Abb.: Rohstoff Leuchtstofflampe: ETH-Doktorandin Marie Perrin präsentiert den...
Abb.: Rohstoff Leuchtstofflampe: ETH-Doktorandin Marie Perrin präsentiert den neuen Recycling-Ansatz für Seltene Erden.
Quelle: F. Masero, ETHZ

Trotzdem werden seltene Erden in Europa noch kaum wieder­verwertet“, sagt Victor Mougel von der ETH Zürich. Eine Team von Forschenden unter Mougels Leitung will das ändern. Es brauche dringend nachhaltige und unkom­plizierte Methoden zur Trennung und Rückgewinnung dieser strategischen Rohstoffe aus unter­schiedlichen Quellen. Nun präsentierte das Team eine überraschend einfache Methode, mit der sich das Selten­erdmetall Europium effizient aus komplexen Gemischen von anderen seltenen Erden abtrennen und wiederverwerten lässt.


Marie Perrin, Doktorandin in Mougels Gruppe, erklärt: „Bestehende Trenn­verfahren beruhen auf Hunderten von Flüssig-Flüssig-Extraktions­schritten und sind ineffizient, und das Recycling von Europium war bislang wenig praktikabel.“ Doch ein einfaches anor­ganisches Reagenz kann diese Trennung erheblich verbessern. „Damit gewinnen wir Europium in wenigen einfachen Schritten – und das in Mengen, die mindestens fünfzigmal höher sind als mit bisherigen Trenn­methoden“, so Perrin.

Der Schlüssel zu dieser Technik liegt in kleinen anorganischen Molekülen mit vier Schwefelatomen, die um ein Wolfram- oder Molybdänatom herum angeordnet sind: Tetrathiometallate. Die Forschenden liessen sich dabei von der Welt der Proteine inspirieren. Tetrathio­metallate kommen oft als Bindungsstelle für Metalle in natürlichen Enzymen vor und dienen als Wirkstoff gegen Krebs und Störungen des Kupfer­stoffwechsels. Erstmals werden Tetrathio­metallate nun auch als Liganden für die Trennung von Seltenerd­metallen eingesetzt. Dabei kommen seine einzig­artigen Redox-Eigenschaften zum Tragen, die Europium in seinen ungewöhnlichen zweiwertigen Zustand reduzieren und so die Trennung von den anderen dreiwertigen Seltenerd­metallen vereinfachen.

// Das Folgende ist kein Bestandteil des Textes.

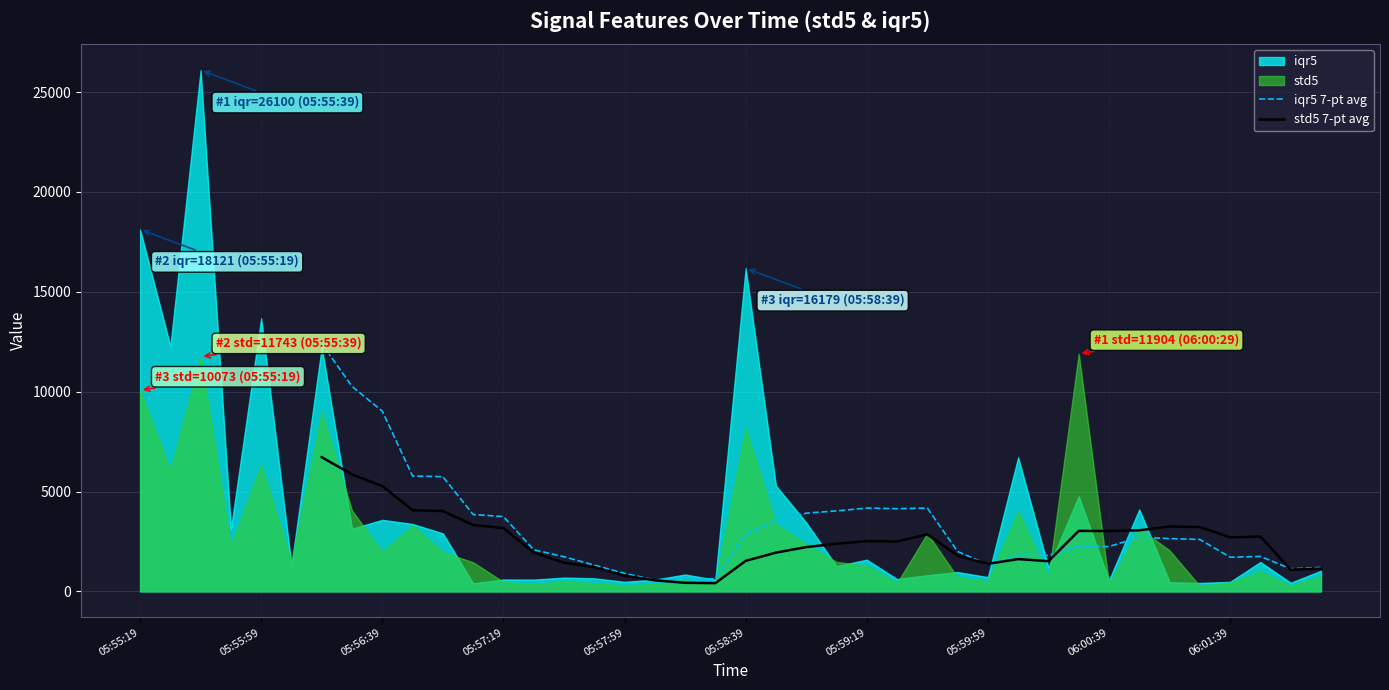

The std5 7-pt avg series shows 637.9 at 15. True or false?

False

„Das Prinzip ist dabei so effizient und robust, dass wir es direkt auf verbrauchte Leuchtstofflampen anwenden können, ohne dass die sonst üblichen Vorbehandlungs­schritte erforderlich sind“, sagt Mougel. Denn Elektronik­schrott stellt eine wichtige, aber bislang wenig genutzte Quelle für Seltenerdmetalle dar. „Würde diese Quelle erschlossen, dann könnten die Lampenabfälle, welche die Schweiz derzeit ins Ausland schickt, um sie in Deponien zu entsorgen, stattdessen hier in der Schweiz recycelt werden“, meint Mougel. So könnten Lampen­abfälle als urbane Minen für Europium dienen und die Schweiz unabhängiger von Importen machen.

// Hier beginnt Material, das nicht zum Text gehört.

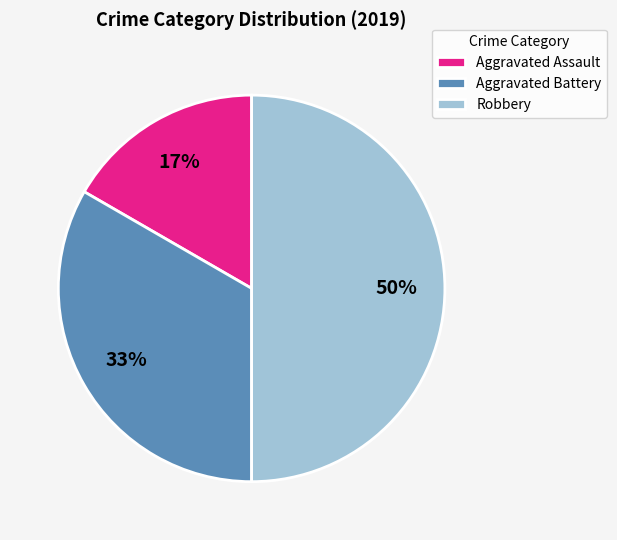

What percentage is the Aggravated Assault slice, to the nearest percent?

17%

In der Vergangenheit wurde Europium hauptsächlich als Leuchtstoff in Leuchtstoff­lampen und Flachbild­schirmen verwendet, was zu hohen Marktpreisen führte. Da Leuchtstofflampen nun sukzessive aus dem Verkehr gezogen werden, ist die Nachfrage gesunken, so dass die bisherigen Recycling­methoden für Europium wirtschaftlich nicht mehr rentabel sind. Effizientere Trenn­strategien sind dennoch wünschenswert und könnten helfen, die Unmengen an günstigen Leuchtstoff­lampenabfällen zu verwerten, deren Gehalt an Seltenerd­metallen etwa siebzehnmal höher ist als in natürlichen Erzen.

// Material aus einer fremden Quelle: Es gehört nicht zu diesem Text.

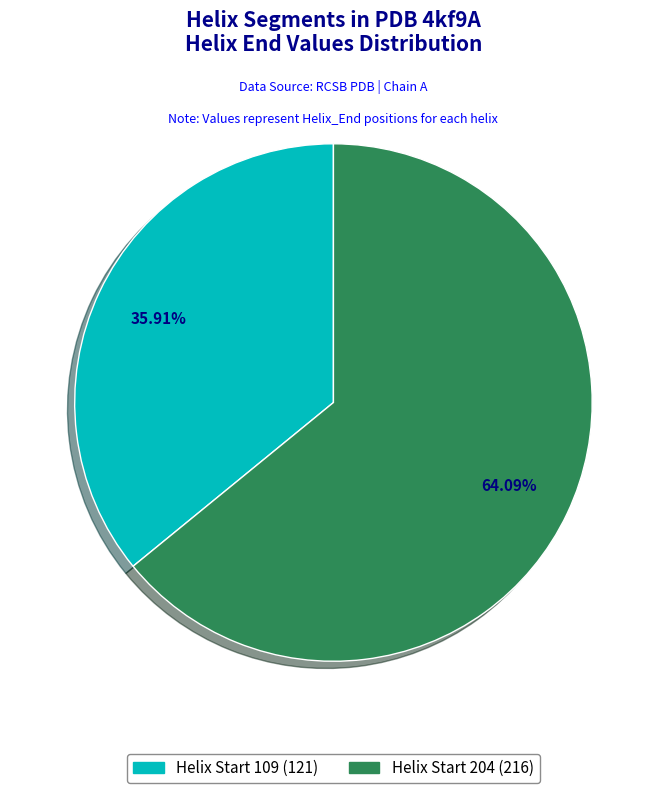

Is there any slice that represents more than half of the pie?

Yes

Umso dringlicher erscheint es, seltene Metalle am Lebensende von Produkten zurück­zugewinnen und im Kreis zu führen – doch die Rückgewinnungs­rate von Selten­erdelementen liegt in der EU weiterhin unter ein Prozent. Im Prinzip ist jedes Trenn­verfahren für seltene Erden sowohl bei der Förderung aus Erzen als auch bei der Rückgewinnung aus Abfällen einsetzbar. Die Forschenden konzentrieren sich mit ihrer Methode aber bewusst auf das Recycling der Rohstoffe, weil dies ökologisch und ökonomisch viel sinnvoller sei. „Unser Recycling-Ansatz ist deutlich umweltfreundlicher als alle herkömmlichen Methoden zur Gewinnung von Seltenerd­metallen aus Mineralerzen“, sagt Mougel.

Die Forschenden haben ihre Technologie patentiert und sind daran ein Start-up namens Reecover zu gründen, um sie künftig zu vermarkten. Derzeit arbeiten sie daran, das Trennverfahren für weitere Seltenerd­metalle wie etwa Neodym und Dysprosium, die in Magneten vorkommen, anzupassen. Wenn das gelingt, will Marie Perrin nach ihrem Doktorat das Start-up aufbauen und das Recycling seltener Erden in der Praxis etablieren.